C’est un automne d’allers-retours. J’ai ces jours-ci la chance de partir, revenir, repartir, rencontrer, voir, parler et entendre ailleurs, dehors, dedans. C’est un moment de grande ductilité.

C’était il y a deux semaines exactement, le dernier jour d’un bref passage à Oslo, l’unique sans travail. Nous prenions le temps d’une première visite rêveuse, pour tâter le pouls de la ville, un peu, si peu, l’avion nous attendant déjà au bout d’une courte ligne d’heures.

C’était un samedi matin calme, assoupi. Nous traversions le jardin botanique pour rejoindre le musée Munch. De la rumeur à peine dessinée de la ville ont surgi des cris d’oiseaux comme un nuage vibrant au-dessus de nos têtes. Des oiseaux invisibles, nichés dans la voûte élevée des arbres qui bordaient l’allée. Sûr qu’ils étaient des centaines pour faire autant de fracas, pour former cette ombre mouvante, unie. Tel un trait noir fugace, l’un d’eux se détachait parfois dans le ciel, à peine un appel d’air, pour rejoindre aussitôt leur belle masse indistincte.

Il faisait froid déjà, à Oslo. Le temps pressait. Ces piailleurs apatrides, comme nous, devaient regagner le sud.

A l’arrêt sous cet arbre, enregistrant, je repensais à ce moment passé avec le petit homme au casier bien trop plein, cette conversation que nous avions eue deux semaines plus tôt dans la prison.

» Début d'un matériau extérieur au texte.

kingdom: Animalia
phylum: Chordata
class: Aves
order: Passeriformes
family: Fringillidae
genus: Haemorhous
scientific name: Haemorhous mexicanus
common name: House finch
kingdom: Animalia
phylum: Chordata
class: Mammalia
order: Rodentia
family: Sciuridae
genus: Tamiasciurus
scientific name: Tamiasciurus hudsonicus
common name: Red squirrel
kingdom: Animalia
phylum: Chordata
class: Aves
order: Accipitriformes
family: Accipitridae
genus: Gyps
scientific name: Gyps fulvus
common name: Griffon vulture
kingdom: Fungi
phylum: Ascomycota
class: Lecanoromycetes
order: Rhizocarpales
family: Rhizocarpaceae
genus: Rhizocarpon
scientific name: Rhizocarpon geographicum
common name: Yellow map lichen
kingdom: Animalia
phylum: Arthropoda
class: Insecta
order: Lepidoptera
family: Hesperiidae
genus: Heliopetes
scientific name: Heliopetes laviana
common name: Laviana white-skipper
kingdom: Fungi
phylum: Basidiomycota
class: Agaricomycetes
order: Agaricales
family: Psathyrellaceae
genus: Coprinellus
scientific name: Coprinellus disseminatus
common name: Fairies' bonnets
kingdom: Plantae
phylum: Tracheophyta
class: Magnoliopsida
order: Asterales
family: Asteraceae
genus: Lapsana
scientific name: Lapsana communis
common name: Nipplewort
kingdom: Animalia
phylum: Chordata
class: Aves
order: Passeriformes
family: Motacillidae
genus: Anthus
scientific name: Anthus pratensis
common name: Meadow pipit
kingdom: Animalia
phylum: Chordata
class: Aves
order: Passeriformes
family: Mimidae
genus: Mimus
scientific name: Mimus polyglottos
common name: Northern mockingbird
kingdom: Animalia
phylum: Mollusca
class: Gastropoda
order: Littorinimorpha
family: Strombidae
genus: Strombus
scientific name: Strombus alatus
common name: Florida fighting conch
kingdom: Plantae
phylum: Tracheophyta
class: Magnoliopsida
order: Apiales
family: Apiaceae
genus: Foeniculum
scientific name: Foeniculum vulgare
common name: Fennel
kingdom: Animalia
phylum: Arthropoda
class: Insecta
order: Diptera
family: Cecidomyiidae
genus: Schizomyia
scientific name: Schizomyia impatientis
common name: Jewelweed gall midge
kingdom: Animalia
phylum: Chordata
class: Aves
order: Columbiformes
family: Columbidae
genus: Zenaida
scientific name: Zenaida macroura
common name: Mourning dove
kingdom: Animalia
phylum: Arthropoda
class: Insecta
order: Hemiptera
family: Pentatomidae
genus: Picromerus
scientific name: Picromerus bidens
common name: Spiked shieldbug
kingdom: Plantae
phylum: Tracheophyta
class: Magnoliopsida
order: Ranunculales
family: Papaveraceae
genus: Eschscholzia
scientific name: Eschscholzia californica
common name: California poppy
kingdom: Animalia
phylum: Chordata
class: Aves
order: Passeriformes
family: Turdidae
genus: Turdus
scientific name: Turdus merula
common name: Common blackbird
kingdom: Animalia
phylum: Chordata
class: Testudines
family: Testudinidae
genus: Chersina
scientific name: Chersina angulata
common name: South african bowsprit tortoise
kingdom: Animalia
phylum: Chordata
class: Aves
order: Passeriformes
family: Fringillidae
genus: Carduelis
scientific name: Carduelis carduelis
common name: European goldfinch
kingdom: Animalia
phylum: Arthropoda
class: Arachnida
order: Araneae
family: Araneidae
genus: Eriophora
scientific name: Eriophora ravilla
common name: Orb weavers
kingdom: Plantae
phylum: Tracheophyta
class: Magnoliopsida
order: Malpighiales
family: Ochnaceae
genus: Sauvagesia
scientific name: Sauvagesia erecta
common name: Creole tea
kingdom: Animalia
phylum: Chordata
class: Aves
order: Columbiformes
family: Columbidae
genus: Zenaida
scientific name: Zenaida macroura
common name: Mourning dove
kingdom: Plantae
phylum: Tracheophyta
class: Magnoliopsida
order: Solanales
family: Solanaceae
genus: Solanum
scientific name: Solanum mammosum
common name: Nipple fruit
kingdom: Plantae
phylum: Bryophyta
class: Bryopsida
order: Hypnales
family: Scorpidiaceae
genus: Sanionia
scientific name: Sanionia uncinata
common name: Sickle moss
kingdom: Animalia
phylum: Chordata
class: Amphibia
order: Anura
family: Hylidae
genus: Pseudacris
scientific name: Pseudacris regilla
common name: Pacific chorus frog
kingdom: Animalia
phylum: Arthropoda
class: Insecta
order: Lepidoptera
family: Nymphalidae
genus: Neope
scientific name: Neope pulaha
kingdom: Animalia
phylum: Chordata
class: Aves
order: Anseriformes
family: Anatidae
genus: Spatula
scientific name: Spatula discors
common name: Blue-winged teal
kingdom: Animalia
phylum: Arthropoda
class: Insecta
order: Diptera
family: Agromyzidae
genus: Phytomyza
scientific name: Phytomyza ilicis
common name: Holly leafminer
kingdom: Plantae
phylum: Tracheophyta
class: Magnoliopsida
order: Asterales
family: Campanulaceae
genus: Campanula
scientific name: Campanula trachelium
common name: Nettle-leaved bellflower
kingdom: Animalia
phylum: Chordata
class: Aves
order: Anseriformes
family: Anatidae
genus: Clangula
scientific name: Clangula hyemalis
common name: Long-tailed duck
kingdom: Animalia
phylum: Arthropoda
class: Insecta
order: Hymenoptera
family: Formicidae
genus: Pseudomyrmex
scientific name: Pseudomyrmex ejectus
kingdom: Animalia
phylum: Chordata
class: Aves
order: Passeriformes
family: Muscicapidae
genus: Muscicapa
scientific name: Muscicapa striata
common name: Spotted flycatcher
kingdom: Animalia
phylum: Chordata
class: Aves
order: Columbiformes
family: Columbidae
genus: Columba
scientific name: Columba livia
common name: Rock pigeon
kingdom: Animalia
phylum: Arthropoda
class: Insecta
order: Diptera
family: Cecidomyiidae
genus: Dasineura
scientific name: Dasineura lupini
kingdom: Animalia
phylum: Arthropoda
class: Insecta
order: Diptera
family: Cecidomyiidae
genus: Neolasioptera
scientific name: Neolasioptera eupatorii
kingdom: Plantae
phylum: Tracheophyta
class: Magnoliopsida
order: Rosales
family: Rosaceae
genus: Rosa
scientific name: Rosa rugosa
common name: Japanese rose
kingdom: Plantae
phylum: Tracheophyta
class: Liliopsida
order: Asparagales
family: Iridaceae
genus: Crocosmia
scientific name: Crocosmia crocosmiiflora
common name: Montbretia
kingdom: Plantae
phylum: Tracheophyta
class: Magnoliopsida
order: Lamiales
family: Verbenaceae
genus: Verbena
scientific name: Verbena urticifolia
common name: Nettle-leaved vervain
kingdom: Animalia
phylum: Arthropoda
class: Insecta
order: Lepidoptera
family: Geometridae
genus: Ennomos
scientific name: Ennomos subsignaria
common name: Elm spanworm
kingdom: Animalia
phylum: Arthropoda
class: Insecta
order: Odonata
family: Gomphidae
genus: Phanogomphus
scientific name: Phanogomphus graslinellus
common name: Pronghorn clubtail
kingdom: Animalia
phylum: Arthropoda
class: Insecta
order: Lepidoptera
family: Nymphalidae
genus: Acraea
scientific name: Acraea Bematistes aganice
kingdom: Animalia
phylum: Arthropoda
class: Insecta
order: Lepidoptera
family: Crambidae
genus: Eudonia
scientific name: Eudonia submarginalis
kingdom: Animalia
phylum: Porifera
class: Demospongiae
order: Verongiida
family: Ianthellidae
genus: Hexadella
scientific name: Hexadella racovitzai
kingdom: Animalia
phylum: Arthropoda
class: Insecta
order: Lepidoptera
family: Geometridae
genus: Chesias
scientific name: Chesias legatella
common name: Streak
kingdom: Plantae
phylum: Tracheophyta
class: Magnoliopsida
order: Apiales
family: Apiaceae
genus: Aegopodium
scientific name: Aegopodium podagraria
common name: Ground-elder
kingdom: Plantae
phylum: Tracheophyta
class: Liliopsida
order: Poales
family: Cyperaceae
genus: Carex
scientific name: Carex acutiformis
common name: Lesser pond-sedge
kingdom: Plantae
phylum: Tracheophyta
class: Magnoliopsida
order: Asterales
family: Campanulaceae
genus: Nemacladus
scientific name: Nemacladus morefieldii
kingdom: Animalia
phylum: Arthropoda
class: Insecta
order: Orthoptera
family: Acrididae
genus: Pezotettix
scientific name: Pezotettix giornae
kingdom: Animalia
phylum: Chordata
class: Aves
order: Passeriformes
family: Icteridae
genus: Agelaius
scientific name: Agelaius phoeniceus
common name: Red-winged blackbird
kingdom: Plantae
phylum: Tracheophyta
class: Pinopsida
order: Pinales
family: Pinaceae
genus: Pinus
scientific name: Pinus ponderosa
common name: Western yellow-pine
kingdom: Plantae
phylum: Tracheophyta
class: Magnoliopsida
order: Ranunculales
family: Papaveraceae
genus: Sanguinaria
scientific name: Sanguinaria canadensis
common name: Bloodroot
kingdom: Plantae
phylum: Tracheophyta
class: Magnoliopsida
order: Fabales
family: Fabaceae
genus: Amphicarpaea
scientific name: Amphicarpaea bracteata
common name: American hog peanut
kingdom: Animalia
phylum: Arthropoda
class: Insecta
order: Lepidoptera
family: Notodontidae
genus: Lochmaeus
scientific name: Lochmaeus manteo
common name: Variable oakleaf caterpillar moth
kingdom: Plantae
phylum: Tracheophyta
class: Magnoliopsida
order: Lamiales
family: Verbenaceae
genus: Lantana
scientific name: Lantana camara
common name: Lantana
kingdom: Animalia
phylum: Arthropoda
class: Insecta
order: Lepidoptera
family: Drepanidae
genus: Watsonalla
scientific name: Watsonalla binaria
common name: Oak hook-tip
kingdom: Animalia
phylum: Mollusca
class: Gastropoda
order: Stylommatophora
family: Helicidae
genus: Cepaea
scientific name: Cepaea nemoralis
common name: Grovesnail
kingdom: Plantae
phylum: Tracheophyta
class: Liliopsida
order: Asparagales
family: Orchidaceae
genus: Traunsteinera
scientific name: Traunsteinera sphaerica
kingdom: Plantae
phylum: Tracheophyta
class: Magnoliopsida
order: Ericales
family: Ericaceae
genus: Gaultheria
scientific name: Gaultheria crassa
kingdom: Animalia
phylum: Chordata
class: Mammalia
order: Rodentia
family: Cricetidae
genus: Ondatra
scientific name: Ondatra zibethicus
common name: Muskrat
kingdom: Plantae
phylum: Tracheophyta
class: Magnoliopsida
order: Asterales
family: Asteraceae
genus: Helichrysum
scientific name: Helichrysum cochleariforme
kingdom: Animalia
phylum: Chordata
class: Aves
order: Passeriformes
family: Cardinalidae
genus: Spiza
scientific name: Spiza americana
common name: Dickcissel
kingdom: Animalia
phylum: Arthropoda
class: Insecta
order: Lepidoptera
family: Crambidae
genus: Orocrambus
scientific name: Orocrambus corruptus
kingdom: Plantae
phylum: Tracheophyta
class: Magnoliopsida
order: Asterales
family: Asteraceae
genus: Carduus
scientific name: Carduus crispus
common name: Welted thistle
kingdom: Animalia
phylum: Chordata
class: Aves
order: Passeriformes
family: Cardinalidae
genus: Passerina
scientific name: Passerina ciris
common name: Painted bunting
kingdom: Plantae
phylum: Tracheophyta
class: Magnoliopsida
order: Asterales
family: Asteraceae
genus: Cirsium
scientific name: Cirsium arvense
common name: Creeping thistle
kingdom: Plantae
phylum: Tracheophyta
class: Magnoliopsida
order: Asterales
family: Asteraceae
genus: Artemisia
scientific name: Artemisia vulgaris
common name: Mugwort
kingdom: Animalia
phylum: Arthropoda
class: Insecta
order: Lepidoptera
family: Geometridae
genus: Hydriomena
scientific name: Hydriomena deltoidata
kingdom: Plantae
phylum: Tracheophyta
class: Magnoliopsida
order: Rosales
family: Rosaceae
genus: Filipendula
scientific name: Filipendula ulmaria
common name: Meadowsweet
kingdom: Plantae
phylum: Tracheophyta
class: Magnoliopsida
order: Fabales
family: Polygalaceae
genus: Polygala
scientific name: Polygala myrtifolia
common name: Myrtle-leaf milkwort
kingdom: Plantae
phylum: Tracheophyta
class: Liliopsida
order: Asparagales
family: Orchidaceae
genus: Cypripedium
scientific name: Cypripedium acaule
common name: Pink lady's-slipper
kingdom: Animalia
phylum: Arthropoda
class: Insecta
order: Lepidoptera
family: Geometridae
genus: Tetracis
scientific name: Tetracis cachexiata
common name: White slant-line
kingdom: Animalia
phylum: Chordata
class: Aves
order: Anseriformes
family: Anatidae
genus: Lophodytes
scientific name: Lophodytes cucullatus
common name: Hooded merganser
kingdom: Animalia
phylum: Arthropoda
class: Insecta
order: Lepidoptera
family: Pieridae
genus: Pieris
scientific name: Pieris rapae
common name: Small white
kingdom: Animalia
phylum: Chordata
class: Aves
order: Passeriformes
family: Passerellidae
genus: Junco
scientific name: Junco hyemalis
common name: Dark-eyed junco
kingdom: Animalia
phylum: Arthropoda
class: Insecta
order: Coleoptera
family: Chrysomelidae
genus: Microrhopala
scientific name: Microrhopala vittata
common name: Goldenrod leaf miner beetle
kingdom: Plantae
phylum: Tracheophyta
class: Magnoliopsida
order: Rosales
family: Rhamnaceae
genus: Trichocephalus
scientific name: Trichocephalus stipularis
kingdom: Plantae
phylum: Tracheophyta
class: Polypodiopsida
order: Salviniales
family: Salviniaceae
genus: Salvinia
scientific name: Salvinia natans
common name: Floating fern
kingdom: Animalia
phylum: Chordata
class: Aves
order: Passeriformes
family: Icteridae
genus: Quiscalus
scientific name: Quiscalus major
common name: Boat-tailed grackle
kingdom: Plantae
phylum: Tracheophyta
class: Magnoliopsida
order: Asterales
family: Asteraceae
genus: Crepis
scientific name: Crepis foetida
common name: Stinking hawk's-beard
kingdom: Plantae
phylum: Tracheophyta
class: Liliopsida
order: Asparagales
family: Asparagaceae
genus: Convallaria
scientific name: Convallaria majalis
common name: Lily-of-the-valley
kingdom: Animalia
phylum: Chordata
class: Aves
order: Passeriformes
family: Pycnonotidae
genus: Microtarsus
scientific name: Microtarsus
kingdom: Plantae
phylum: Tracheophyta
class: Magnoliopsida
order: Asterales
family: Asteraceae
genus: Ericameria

Voilà plus d’un an qu’on travaille ensemble, on commence à se connaître un peu. Mais une année, à partager des projets, n’est rien comparée à sa peine. Il a tant de raisons d’être là, ce petit homme dur et souriant, ce bloc de nerfs tenus, entretenus, au regard d’enfant. Comme on dit : il a pris des années. S’il va au bout, il lui reste plus que mon âge à tenir enfermé.

Sous cette nuée d’oiseaux, je repensais à l’image qu’il nous a livré à sa manière, franche, brutale. Il a dit ma condamnation c’était mon enterrement — et je n’ai pas compris. Je riais mais tous me regardaient en pleurant. Mon frère m’a dit mais tu es fou, tu ne comprends donc pas. Je ne comprenais rien mais maintenant j’ai compris — je vis ma mort.

Dehors ils vivent, ma femme, mes enfants, mais je ne peux les toucher. Tu sais comme dans les films. Je les vois, les survole, mais ils ne me voient pas. Ils pensent à moi mais ils vont m’oublier. Mon aîné, au début, il venait toutes les semaines au parloir. Il ne vient presque plus. Comme au cimetière, le temps passant, on n’y vient plus. Je suis devenu un fantôme.

J’étais dans ce jardin tout au nord. Le vent léger promenait des échos de travaux. Un homme passait en silence suivant son grand chien noir. Les corbeaux des pelouses semblaient jalouser ces oiseaux perchés haut, qu’on savait là, sans pouvoir les toucher ni les voir. Il y avait en dedans, bien au chaud, ceux que j’aime, laissés loin en confiance, pour mieux les retrouver. Ces chants plus proches, presque palpables. Il y avait, comme une rengaine, ces chiens de garde qu’on ignore, faute d’y avoir affaire, mais qui aboient toujours. J’allais rentrer et je pensais au petit homme.

On se rêve tout puissant, on voudrait tout prévoir. On envie, à défaut, l’énergique inconscience des oiseaux migrateurs. Tenir un programme simple, réglé, que dictent les saisons. Suivre la bonne route, au bon moment. Mais si souvent nous manquent attention, savoir, langage, lucidité, compréhension, rêverie, temps, et l’on s’aveugle si vite.